Housebuilders endured a torrid 2018, so their recent resurgence will have no doubt been welcomed by their big backers in the City.
The sector is up 14% in the first few weeks of 2019, having lost more than a quarter of its value throughout last year, as fears of a ‘no-deal’ Brexit have eased somewhat, and Berenberg thinks there is still plenty of upside left.
“Despite the re-rating, the sector continues to trade on multiples not seen since 2013 and is pricing in significant negative earnings revisions,” said analysts in a note to clients on Monday.
“Our sensitivity analysis suggests that the housebuilders are pricing in volume declines of c10% and price falls of 5% over the next three years. In our view, the fundamentals do not support this outlook and we believe [housebuilders] should re-rate as earnings expectations are met.”

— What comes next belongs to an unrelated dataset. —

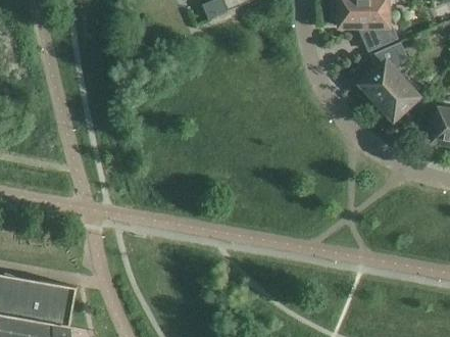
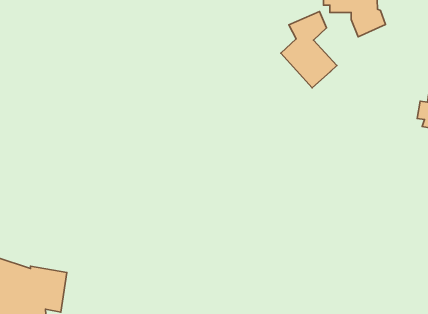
building: [359,43,415,119] -> [281,11,337,88]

“Despite what current valuations are implying, fundamentals for new-build remain positive. Mortgage lending remains stable, prices are growing in line with wages and affordability remains high.”
Berenberg point to low interest rates and the popularity of the Help to Buy scheme, which it said is “filling the deposit gap” for many prospective buyers and helping to prop up the new-build market.
“With HTB in place until at least 2023, visibility on housebuilders’ cash flows remains high and the sector continues to screen attractively, with c25% of market cap expected to be returned to shareholders over the next three years, in our view.”
It reckons Barratt shares are worth 650p (down from 670p), Bellway’s 3,620p (from 3,780p) and TW’s 210p.